7.1.4 Correction of Marking Field Distortion

Beam path in a two-axis scan system.

Deflecting a laser beam with a two-axis scan system gives rise to three main distortion effects:

Due to the mirrors’ physical arrangement, the combined length of the beam segments between the 1st reflection point R₁ and the marking field (i.e. B₁ + B₂), varies with the deflection angles of both mirrors.
The greater the deflection angles, the longer the deflected beam becomes.
For example, in the figure above: (B₁ + B₂) < (B₁' + B₂').
The image size on the marking field varies in direct proportion not to the deflection angle itself, but rather to the tangent of the deflection angle.
The beam's focal point lies on an approximately spherical surface, and not in the plane of the marking field (except at the field origin).

These distortion effects can be corrected by a combination of optical and algorithmic means.

Optical Correction of Distortion using F-Theta Lens

Distortion effect (3), mentioned above, can be corrected by focusing the deflected laser beam with an F-Theta lens, which effectively flattens the beam focus surface so that it lies in the plane of the marking field.

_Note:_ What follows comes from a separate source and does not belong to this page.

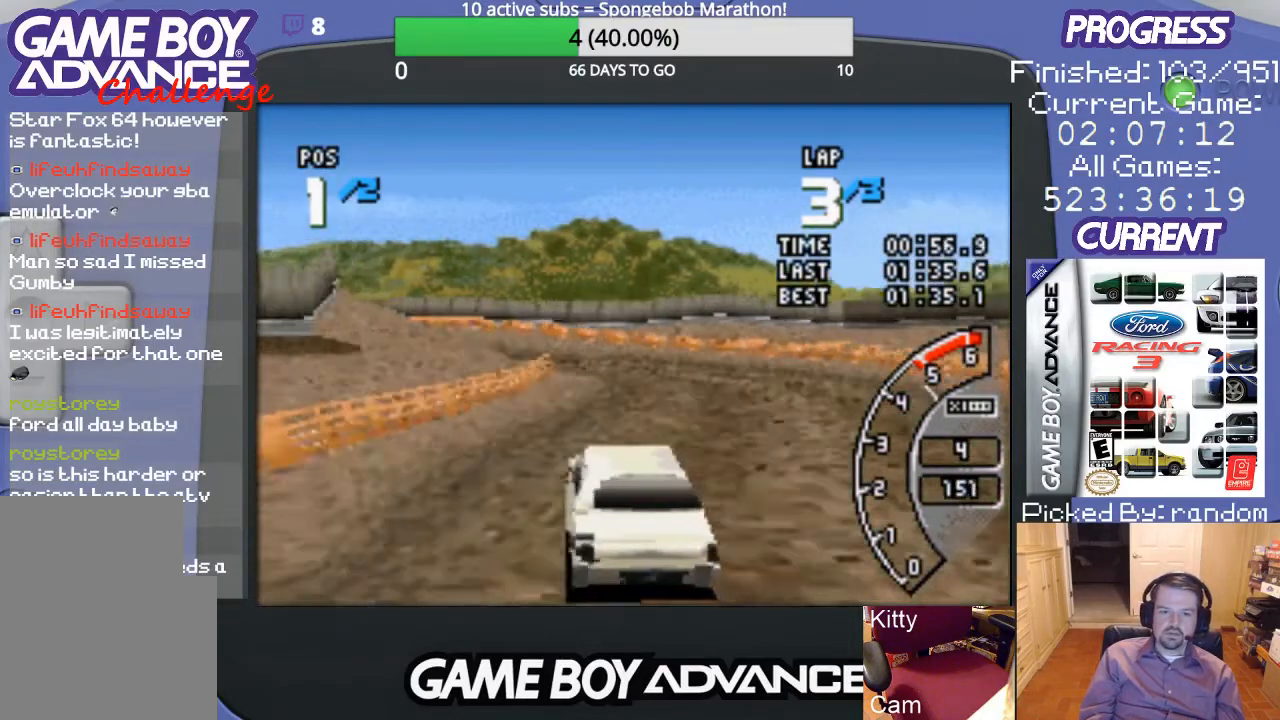
{"buttons": ["A"], "events": []}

However, the F-Theta lens introduces its own barrel-shaped distortion, resulting in a composite pin-cushion/barrel distortion of the marking field:

Field Distortion Correction with F-Theta Lens

Algorithmic Correction of Composite Marking Field Distortion

With the help of an appropriate algorithm, the SP-ICE-3 Card can compensate for the composite field distortion, and make the image size on the marking field directly proportional to the deflection angle.

By extracting values from a look-up table, provided by a Correction File ( refer to HeadCorrectionAPI for more details), and using an interpolation procedure, the card adjusts all position co-ordinates sent to the scanners, so that an undistorted image of the correct size is produced on the marking field.